Un articolo di Cesare Alemanni pubblicato su Il Tascabile indaga le ragioni geopolitiche dietro la cosiddetta Bidenomics, tracciando un parallelismo con la svolta neoliberista degli anni settanta e ottanta.
Jake Sullivan fa parte dello staff di Biden e ha pronunciato lo scorso aprile a Washington un discorso, che ha fatto molto discutere, nel quale presentava le linee guida della politica economica degli Stati Uniti.
Il 27 aprile scorso, al Brookings Institute di Washington, è stato pronunciato uno dei discorsi più commentati di questi anni. L’oratore non era nessuno di celebre, né un Presidente, né un leader di partito, né un Papa. Il suo nome era – è – Jake Sullivan e nella vita fa “soltanto” parte dello staff dell’amministrazione Biden. Nello specifico il discorso di Sullivan presentava le linee guida della presente e futura politica economica degli Stati Uniti (da alcuni ribattezzata Bidenomics) e tra le altre spiccavano frasi come:
La visione di investimenti pubblici che aveva dato energia al progetto americano negli anni del dopoguerra – e in effetti per gran parte della nostra Storia – era svanita. Aveva lasciato il posto a una serie di idee che sostenevano il taglio delle tasse e la deregolamentazione, la privatizzazione rispetto all’azione pubblica e la liberalizzazione del commercio fine a sé stessa
E ancora:
Ora nessuno – certamente non io – sta scontando il potere dei mercati.
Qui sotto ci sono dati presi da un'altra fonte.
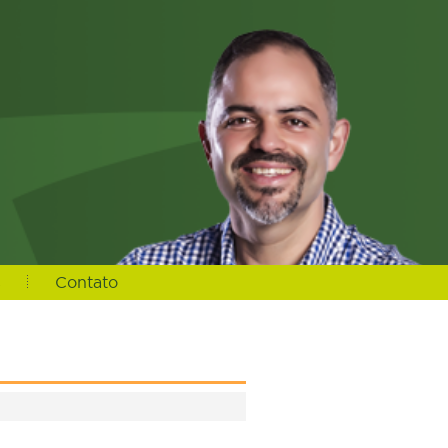
s
Contato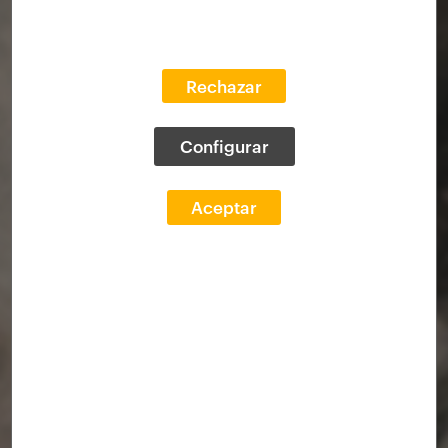
Rechazar
Configurar
Aceptar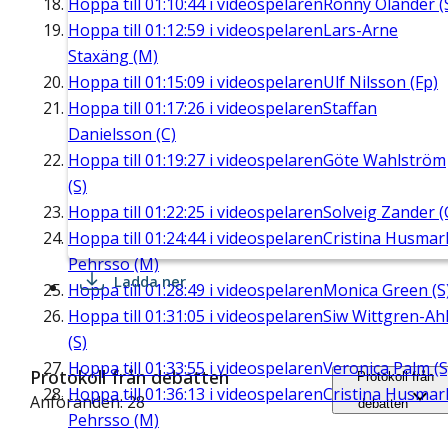
Hoppa till
01:10:44
i videospelaren
Ronny Olander (
Hoppa till
01:12:59
i videospelaren
Lars-Arne
Staxäng (M)
Hoppa till
01:15:09
i videospelaren
Ulf Nilsson (Fp)
Hoppa till
01:17:26
i videospelaren
Staffan
Danielsson (C)
Hoppa till
01:19:27
i videospelaren
Göte Wahlström
(S)
Hoppa till
01:22:25
i videospelaren
Solveig Zander (
Hoppa till
01:24:44
i videospelaren
Cristina Husmar
Pehrsso (M)
Ladda ner
Hoppa till
01:28:49
i videospelaren
Monica Green (S
Hoppa till
01:31:05
i videospelaren
Siw Wittgren-Ah
(S)
Hoppa till
01:33:55
i videospelaren
Veronica Palm (S
Protokoll från debatten
Protokoll från
Hoppa till
01:36:13
i videospelaren
Cristina Husmar
Anföranden: 28
debatten
Pehrsso (M)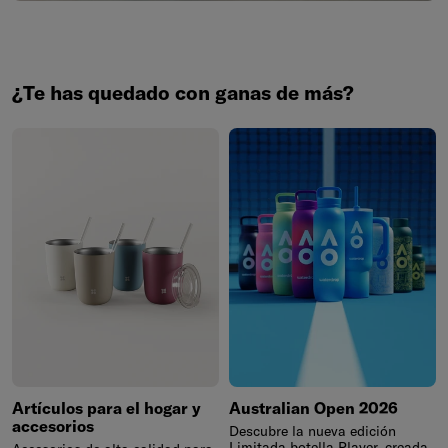
¿Te has quedado con ganas de más?
Artículos para el hogar y
Australian Open 2026
accesorios
Descubre la nueva edición
Limitada botella Player, creada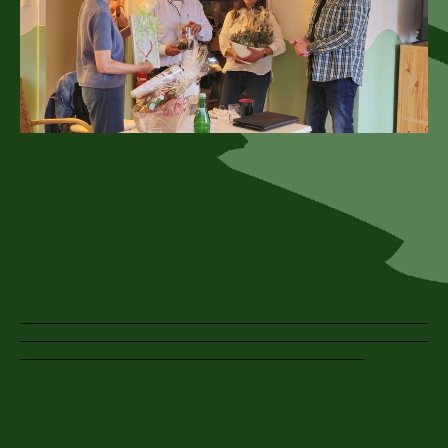
___________________________________________________
___________________________________________________
___________________________________________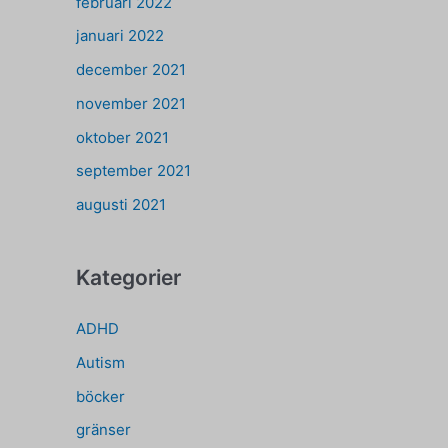
februari 2022
januari 2022
december 2021
november 2021
oktober 2021
september 2021
augusti 2021
Kategorier
ADHD
Autism
böcker
gränser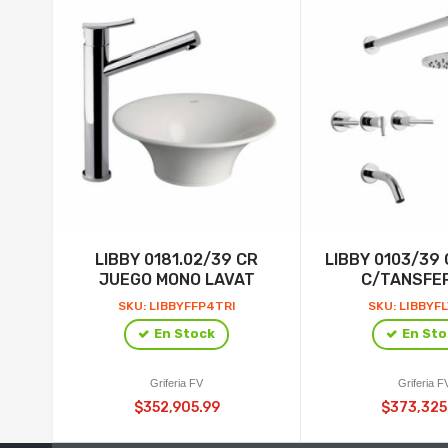
LIBBY 0181.02/39 CR
LIBBY 0103/39
JUEGO MONO LAVAT
C/TANSFE
SKU: LIBBYFFP4TRI
SKU: LIBBYFL
En Stock
En Sto
Griferia FV
Griferia F
$352,905.99
$373,325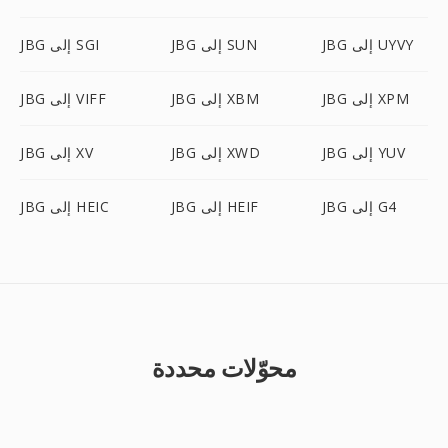
JBG إلى UYVY
JBG إلى SUN
JBG إلى SGI
JBG إلى XPM
JBG إلى XBM
JBG إلى VIFF
JBG إلى YUV
JBG إلى XWD
JBG إلى XV
JBG إلى G4
JBG إلى HEIF
JBG إلى HEIC
محوّلات محددة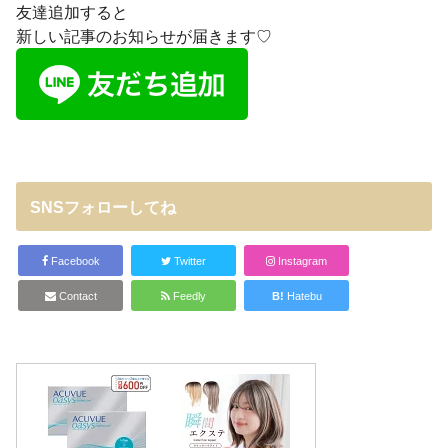
友達追加すると
新しい記事のお知らせが届きます♡
SNSフォローしてね
Facebook
Twitter
Instagram
Contact
Feedly
B!
Hatebu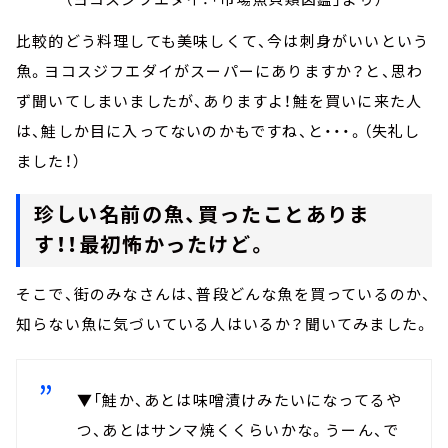
比較的どう料理しても美味しくて、今は刺身がいいという
魚。ヨコスジフエダイがスーパーにありますか？と、思わ
ず聞いてしまいましたが、ありますよ！鮭を買いに来た人
は、鮭しか目に入ってないのかもですね、と・・・。（失礼し
ました！）
珍しい名前の魚、買ったことありま
す！！最初怖かったけど。
そこで、街のみなさんは、普段どんな魚を買っているのか、
知らない魚に気づいている人はいるか？聞いてみました。
▼「鮭か、あとは味噌漬けみたいになってるや
つ、あとはサンマ焼くくらいかな。うーん、で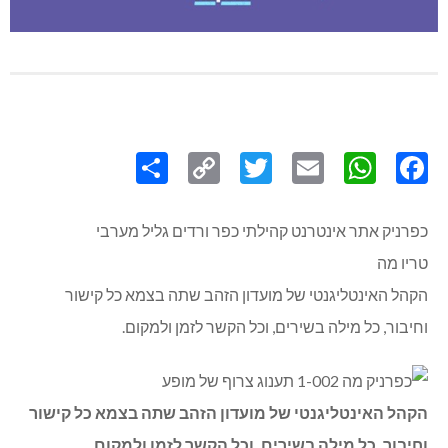
Share
Copy
Twitter
WhatsApp
Email
Facebook
Link
כפרניק אתר אינטרנט קהילתי כפר ורדים גליל מערבי
טריו מה
הקהל האינטליגנטי של מועדון הזהב שתה בצמא כל קישור
וחיבור, כל מילה בשירים, וכל הקשר לזמן ולמקום.
הקהל האינטליגנטי של מועדון הזהב שתה בצמא כל קישור
וחיבור, כל מילה בשירים, וכל הקשר לזמן ולמקום.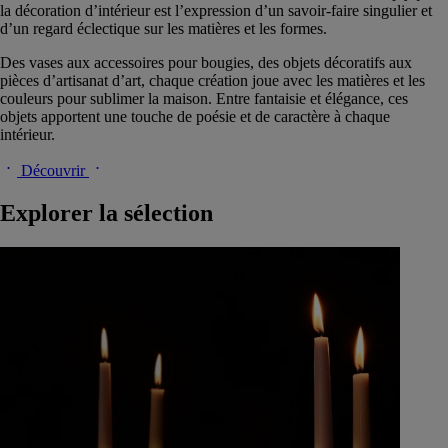
la décoration d’intérieur est l’expression d’un savoir-faire singulier et
d’un regard éclectique sur les matières et les formes.
Des vases aux accessoires pour bougies, des objets décoratifs aux
pièces d’artisanat d’art, chaque création joue avec les matières et les
couleurs pour sublimer la maison. Entre fantaisie et élégance, ces
objets apportent une touche de poésie et de caractère à chaque
intérieur.​
Découvrir
Explorer la sélection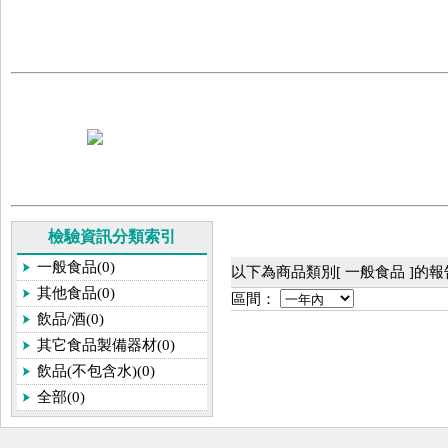
檢驗資訊分類索引
一般食品(0)
以下為商品類別[ 一般食品 ]的
其他食品(0)
區間：
飲品/酒(0)
其它食品製備器材(0)
飲品(不包含水)(0)
全部(0)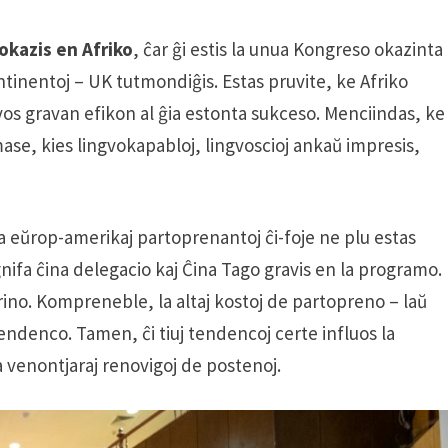
okazis en Afriko
, ĉar ĝi estis la unua Kongreso okazinta
ontinentoj – UK tutmondiĝis. Estas pruvite, ke Afriko
os gravan efikon al ĝia estonta sukceso. Menciindas, ke
mase, kies lingvokapabloj, lingvoscioj ankaŭ impresis,
la eŭrop-amerikaj partoprenantoj ĉi-foje ne plu estas
ignifa ĉina delegacio kaj Ĉina Tago gravis en la programo.
rino. Kompreneble, la altaj kostoj de partopreno – laŭ
tendenco. Tamen, ĉi tiuj tendencoj certe influos la
 venontjaraj renovigoj de postenoj.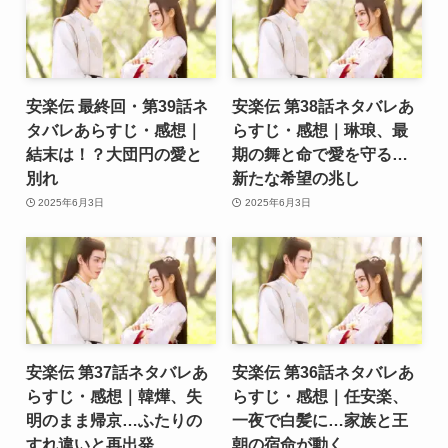
安楽伝 最終回・第39話ネ
安楽伝 第38話ネタバレあ
タバレあらすじ・感想｜
らすじ・感想｜琳琅、最
結末は！？大団円の愛と
期の舞と命で愛を守る…
別れ
新たな希望の兆し
2025年6月3日
2025年6月3日
安楽伝 第37話ネタバレあ
安楽伝 第36話ネタバレあ
らすじ・感想｜韓燁、失
らすじ・感想｜任安楽、
明のまま帰京…ふたりの
一夜で白髪に…家族と王
すれ違いと再出発
朝の宿命が動く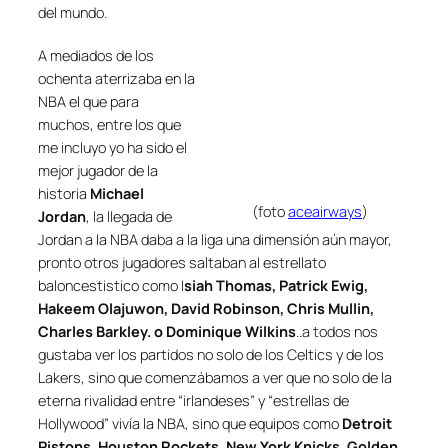
del mundo.
A mediados de los
ochenta aterrizaba en la
NBA el que para
muchos, entre los que
me incluyo yo ha sido el
mejor jugador de la
historia
Michael
(foto
aceairways
)
Jordan
, la llegada de
Jordan a la NBA daba a la liga una dimensión aún mayor,
pronto otros jugadores saltaban al estrellato
baloncestistico como I
siah Thomas, Patrick Ewig,
Hakeem Olajuwon, David Robinson, Chris Mullin,
Charles Barkley. o Dominique Wilkins
..a todos nos
gustaba ver los partidos no solo de los Celtics y de los
Lakers, sino que comenzábamos a ver que no solo de la
eterna rivalidad entre “irlandeses” y “estrellas de
Hollywood” vivía la NBA, sino que equipos como
Detroit
Pistons, Houston Rockets, New York Knicks, Golden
Ma in nome di un’efficienza di mercato eccessivamente semplificata, intere catene di approvvigionamento di beni strategici, insieme alle industrie e ai posti di lavoro che li hanno realizzati, si sono spostate all’estero. E il postulato che una profonda liberalizzazione del commercio avrebbe aiutato l’America a esportare beni, non posti di lavoro e capacità, era una promessa non mantenuta.
Molti hanno hanno ritenuto questo discorso una sorta di condanna definitiva per il neoliberismo.
Queste parole hanno spinto numerosi commentatori, anche molto autorevoli, a definire l’intervento di Sullivan come una “pietra tombale” sul neoliberismo, la “dottrina” economica a cui si imputano i problemi di (in)giustizia sociale e ridistribuzione della crescita emersi nei paesi avanzati negli ultimi decenni.